Glowing algae off Mumbai’s shores could be due to climate change

[India] After a year’s research, a team of Indian and American scientists has found that ‘glow-in-the-dark’ algae in the waters off Mumbai’s shores could be born of global warming, and may not be the product of pollution from Indian cities, as was thought earlier.

Noctiluca is a parasite and a type of bioluminescent algae. It is often found in the northern Arabian Sea, and has been nicknamed ‘sea tinkle’ and ‘sea sparkle’ thanks to its ability to glow by emitting bluish light at night. When these algae gather, the patch of water appears to glow blue. However, these patches compete with fish for diatoms, an important kind of planktonic organisms.

Noctiluca also excretes ammonia into the water. Excess ammonia accumulates in the fish and alters their metabolism or changes their body’s acidity. In extreme quantities, fish may experience convulsions, coma and death.

Algae can paralyse fish, clog their gills and absorb enough oxygen to suffocate them. Whales, turtles, dolphins and manatees have died poisoned by algal toxins in the Atlantic and Pacific.

Although no link has been elucidated between low oxygen levels in the water and the growth of these algae, global warming has also been slowing the upward transport of nutrients like silicates from the ocean floor. While this is bad news for diatoms, it’s good for Noctiluca patches.

Diatoms growing in surface water need both sunlight and silicates to build their skeletons. When there is a shortage of these compounds, diatoms’ numbers dwindle. On the other hand, Noctiluca remains unaffected by these changes and will also prey on the remaining diatoms.

Additionally, warmer waters don’t mix well, and allow smaller organisms like algae to float faster to the surface. These conditions allow Noctiluca to survive better and, at the surface, absorb sunlight and warm the water further.
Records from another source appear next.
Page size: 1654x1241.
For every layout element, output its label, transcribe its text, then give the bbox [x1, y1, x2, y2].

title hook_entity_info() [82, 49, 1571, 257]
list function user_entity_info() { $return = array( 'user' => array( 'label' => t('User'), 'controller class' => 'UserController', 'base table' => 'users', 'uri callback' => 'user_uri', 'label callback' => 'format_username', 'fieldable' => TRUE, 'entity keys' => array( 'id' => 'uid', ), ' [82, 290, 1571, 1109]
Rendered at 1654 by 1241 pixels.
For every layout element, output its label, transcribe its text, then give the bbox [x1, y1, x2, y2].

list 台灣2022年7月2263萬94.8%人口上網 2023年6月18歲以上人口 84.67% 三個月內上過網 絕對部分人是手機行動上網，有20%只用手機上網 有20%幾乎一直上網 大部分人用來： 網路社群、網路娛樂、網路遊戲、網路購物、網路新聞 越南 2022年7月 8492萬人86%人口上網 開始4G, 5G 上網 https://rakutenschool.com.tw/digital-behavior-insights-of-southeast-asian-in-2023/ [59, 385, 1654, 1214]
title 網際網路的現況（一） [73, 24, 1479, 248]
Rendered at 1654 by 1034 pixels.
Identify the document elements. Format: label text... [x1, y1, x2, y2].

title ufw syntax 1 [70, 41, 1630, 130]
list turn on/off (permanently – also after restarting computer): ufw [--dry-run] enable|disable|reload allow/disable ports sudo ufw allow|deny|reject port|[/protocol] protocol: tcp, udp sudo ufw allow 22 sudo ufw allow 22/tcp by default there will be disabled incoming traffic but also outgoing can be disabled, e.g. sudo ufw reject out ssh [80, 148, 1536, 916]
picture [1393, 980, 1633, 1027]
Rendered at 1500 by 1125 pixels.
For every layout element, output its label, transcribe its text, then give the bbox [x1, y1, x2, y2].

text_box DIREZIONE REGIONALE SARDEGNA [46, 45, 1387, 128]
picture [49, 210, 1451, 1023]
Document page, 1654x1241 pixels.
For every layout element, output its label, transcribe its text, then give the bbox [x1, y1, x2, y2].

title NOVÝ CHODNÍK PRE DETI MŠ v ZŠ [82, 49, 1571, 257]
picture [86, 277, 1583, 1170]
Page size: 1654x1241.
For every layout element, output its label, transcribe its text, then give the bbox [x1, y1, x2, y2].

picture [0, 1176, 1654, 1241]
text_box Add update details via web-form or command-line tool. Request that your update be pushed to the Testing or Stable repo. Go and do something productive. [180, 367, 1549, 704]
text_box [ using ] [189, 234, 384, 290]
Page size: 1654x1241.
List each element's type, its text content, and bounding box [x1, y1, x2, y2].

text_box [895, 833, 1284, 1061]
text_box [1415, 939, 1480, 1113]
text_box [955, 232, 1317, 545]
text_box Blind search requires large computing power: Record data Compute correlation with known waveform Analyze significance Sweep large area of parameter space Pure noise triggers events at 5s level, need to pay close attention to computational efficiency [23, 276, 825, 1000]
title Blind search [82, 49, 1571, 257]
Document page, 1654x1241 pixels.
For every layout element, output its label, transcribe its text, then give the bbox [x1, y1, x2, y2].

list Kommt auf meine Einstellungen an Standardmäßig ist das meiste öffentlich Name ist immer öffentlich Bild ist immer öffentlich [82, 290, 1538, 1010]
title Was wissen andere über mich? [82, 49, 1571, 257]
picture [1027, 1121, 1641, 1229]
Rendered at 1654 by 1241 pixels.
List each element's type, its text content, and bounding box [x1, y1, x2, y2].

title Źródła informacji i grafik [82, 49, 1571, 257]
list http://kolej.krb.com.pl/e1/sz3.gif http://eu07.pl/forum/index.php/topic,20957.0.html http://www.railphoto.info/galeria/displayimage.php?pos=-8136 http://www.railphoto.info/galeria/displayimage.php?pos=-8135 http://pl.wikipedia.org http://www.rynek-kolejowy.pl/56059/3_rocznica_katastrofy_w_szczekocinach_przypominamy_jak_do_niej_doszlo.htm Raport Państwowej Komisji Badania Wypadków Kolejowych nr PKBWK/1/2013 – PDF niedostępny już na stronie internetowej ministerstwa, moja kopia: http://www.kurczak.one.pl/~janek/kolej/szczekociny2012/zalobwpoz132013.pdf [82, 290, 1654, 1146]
S.C. Shenoi, director of the Indian National Centre for Ocean Information Services (INCOIS), an ocean sciences research institute in Hyderabad, told Livemint, “Less dense water comes to the surface because of the warming of oceans, encouraging these intense blooms, which has an adverse impact on fisheries.

“Currently, the western coast, Persian Gulf, and Oman are largely affected, but if it keeps on increasing, it will have drastic effects on fisheries along the Indian coast.”

The study’s authors echoed this, noting in their that “the waters in the study area were observed to have sufficient oxygen, clearly opposing any linkage between low oxygen and Noctiluca growth. Intensifying global-warming conditions, thus, may be expected to disrupt the fish-food chain and cause a decline of fisheries in the region.”

According to Times of India, INCOIS – which deals with changes in the ocean, monsoons, fisheries and tsunamis – has been conducting conducting studies about fish mortality in the Arabian sea.

INCOIS is currently setting up a marine observation system called MOSAIC. It is a network of automated buoys to monitor the quality of water along India’s coast.

The algae’s glowing prowess is enabled by an enzyme, luciferase, and a molecule called luciferin, produced by photosynthesis. When algae are disturbed, a series of chemical processes inside their cells cause their pH levels to drop. This activates the luciferase, which binds to the luciferin and transfers energy through oxidation. When the luciferin releases the energy, it’s in the form of blue light.